愛しき紙媒体

読みたい漫画を思い立ってすぐにでも読める手軽さ、大量の蔵書でも保管場所が必要ない、持ち運びが便利など、電子書籍にはメリットが多すぎる。だからといって、今、持っている蔵書をすべて無料で電子書籍と交換してあげよう、と、もし、奇特などなたが申し入れてくださっても、私は首を縦にはふらないだろう。

紙媒体である本と電子書籍には、圧倒的な違いがある。それはこちらから、得るために手を伸ばす距離だ。例えば、まったく同じ商品であったとしても、熱心なセールスにほだされて購入したものと、自分が探し求めてやっと見つけたものと、手に入れるプロセスに違いがあれば、ものに対する愛着や執着は違ってくる。電子書籍はページにたどり着くまでがすべてこちらからのアクションであるのに対して、本は媒体として存在していることでこちらに1歩、歩み寄っている気がするのだ。

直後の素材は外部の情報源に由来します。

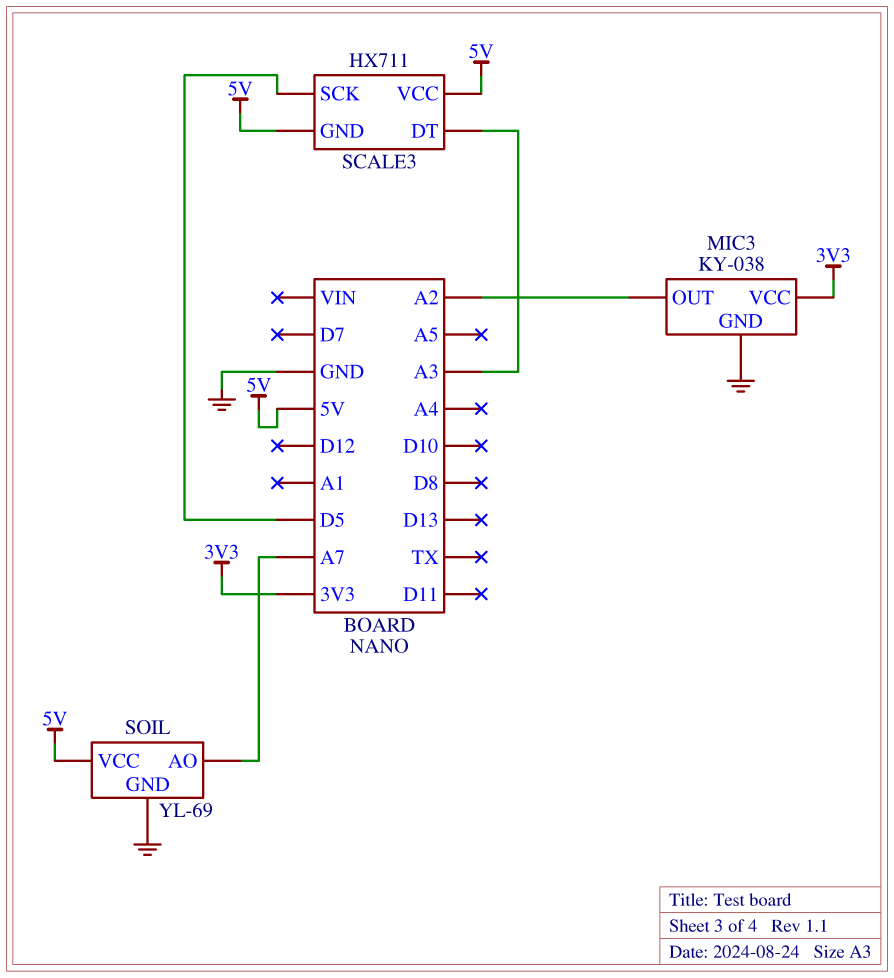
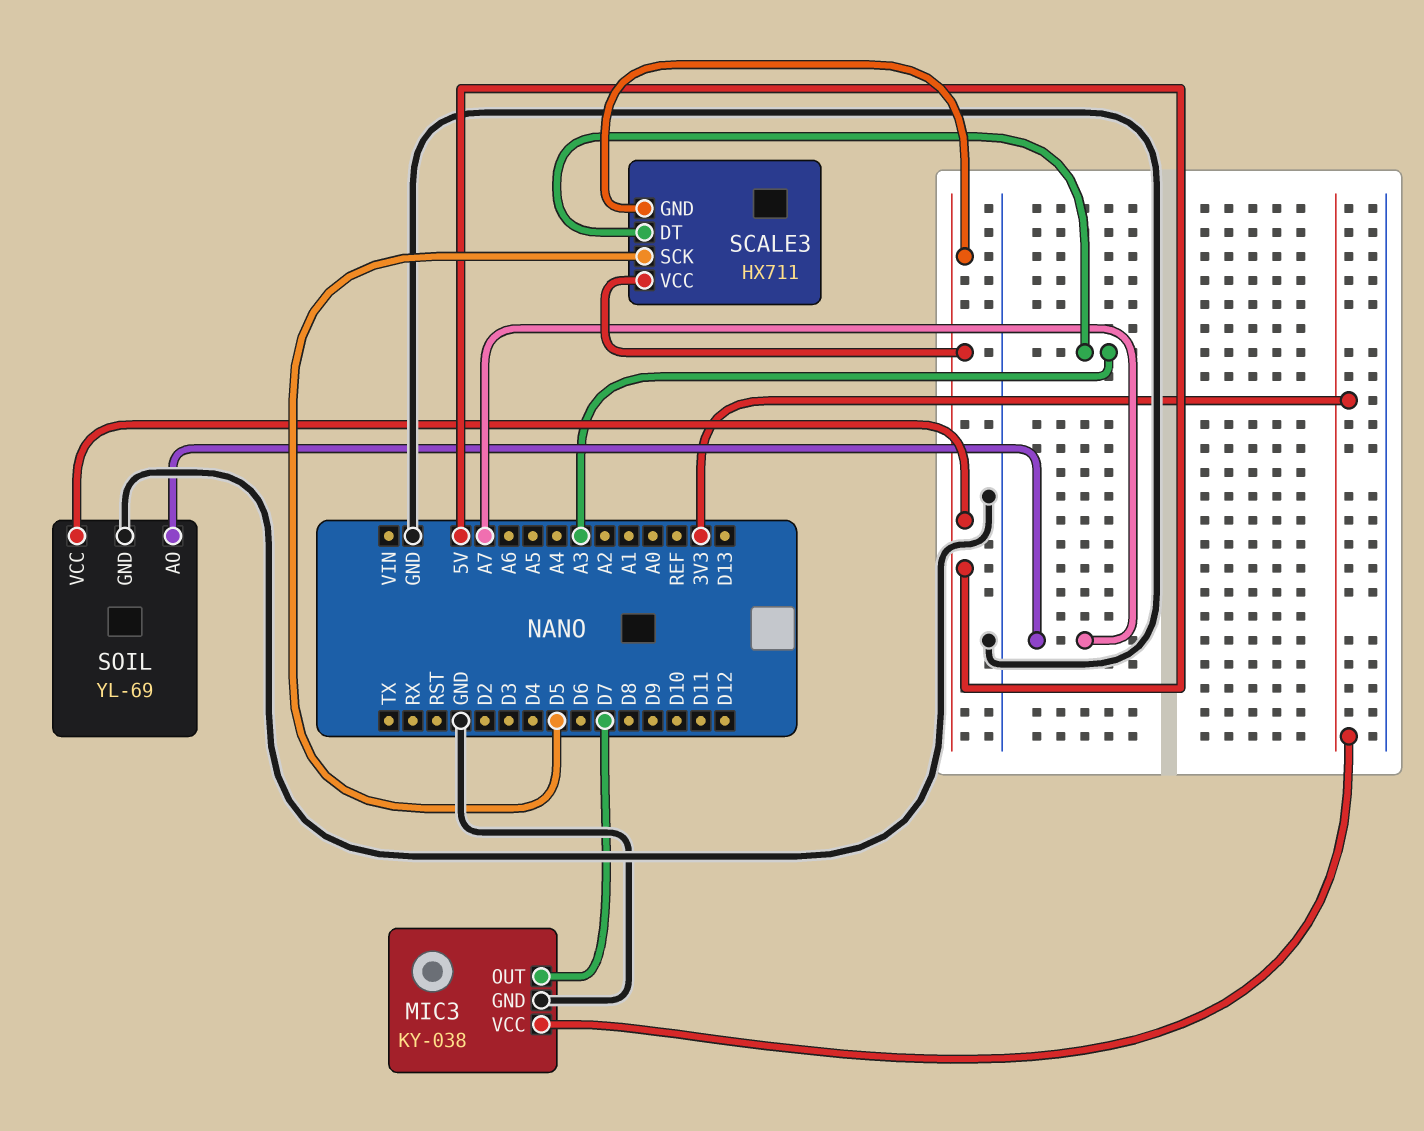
MIC3 pin OUT: A2 -> D7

もちろん、これはアナログに愛着を感じる言い訳、ノスタルジーであって、自分より若い世代は、電子媒体のあやふやさに奥ゆかしさを、紙媒体の物理的存在感にずうずうしさを感じるようになるのかもしれない。

といっても、たしかに、金を箔押しした美しい表紙や、大判の画集をめくる楽しさなどの魅力には抗いがたいものがある。紙媒体の生き残りは、存在感以外に本の楽しみを発信できるか、にかかっているように思う。